REJETÉRésultat du vote
Les députés ont rejeté le 10 février 2025 l'amendement n° 125 (rect.) de Mme Élisa Martin à l'article premier de la proposition de loi relative au renforcement de la sûreté dans les transports (première lecture).
Au total, 76 députés ont pris part au vote : 71 % ont voté contre, 21 % ont voté en faveur, et 8 % se sont abstenus.
Infos
| Date | 10 février 2025 | |
| Type de vote | Amendement | |
| Dossier | Proposition de loi relative au renforcement de la sûreté dans les transports |
La position des groupes
Les votes des députés et des groupes
Exposé des motifs de l'amendement
L'objectif d'un amendement est de modifier ou d'ajouter une mesure d'un projet ou d'une proposition de loi.
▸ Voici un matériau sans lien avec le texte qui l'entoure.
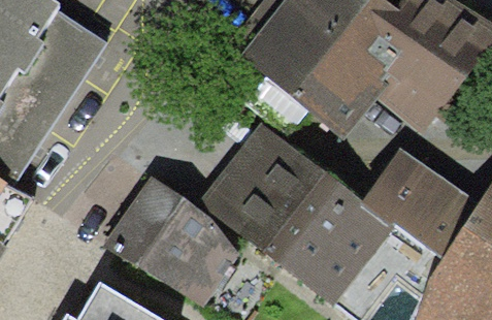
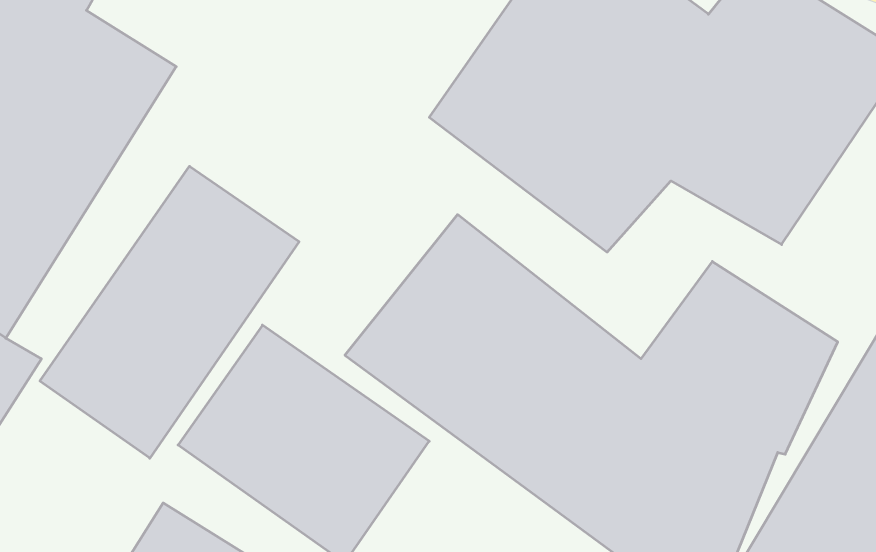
building: none -> [40,166,299,458]

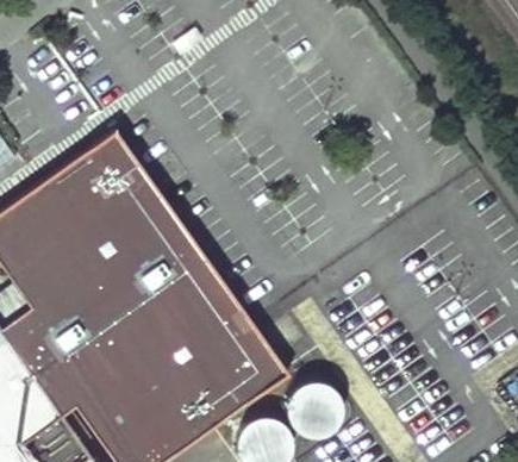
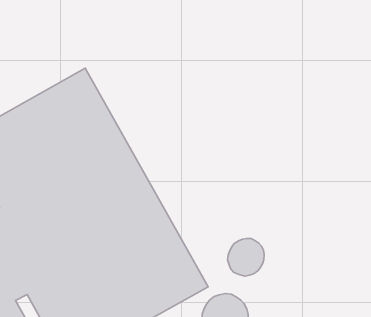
building: none -> [228,238,264,276]

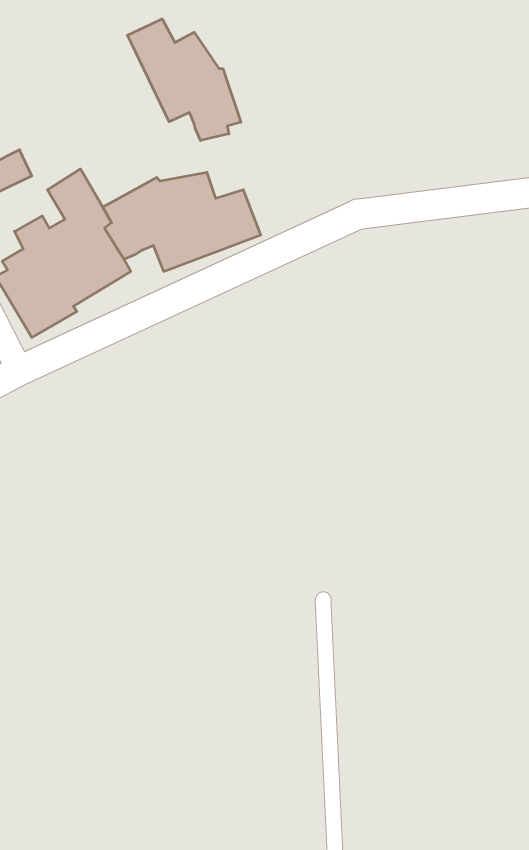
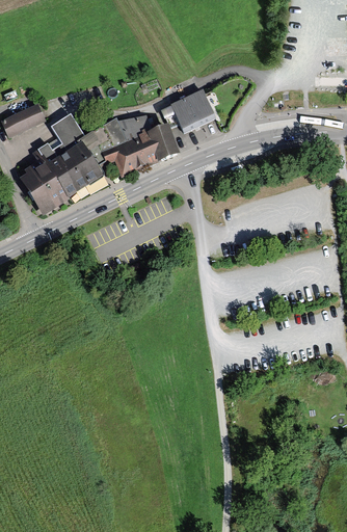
building: [127,19,241,141] -> none
building: none -> [169,88,214,132]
Le ou les députés qui rédigent l'amendement écrivent également un exposé des motifs.
Par cet amendement les députés du groupe LFI-NFP souhaitent supprimer le pouvoir de palpation fait par les agents des services de sécurité de la SNCF et de la RATP.
Nous considérons que les services de sécurité des opérateurs de transport ne peuvent disposer de compétences qui ne devraient être dévolues qu'aux agents de police ou de gendarmerie, assermentés et formés sur le maintien de l'ordre.
La volonté du gouvernement et de sa majorité de promouvoir un "continuum de sécurité" justifie la délégation, lente mais régulière, des compétences dévolues aux forces de polices et de gendarmerie. Rappelons-le, les pouvoirs de contrôle et de coercition de la police s'inscrivent dans une logique de garantie d'un usage strictement proportionné de ces prérogatives, dans le but de conserver au mieux les droits et libertés des individus.
La palpation n'a de sens que parce qu'elle est réalisée par des agents ainsi formés.
Pour l'ensemble de ces raisons nous proposons d'abroger l'article L. 2251-9 du Code des transports.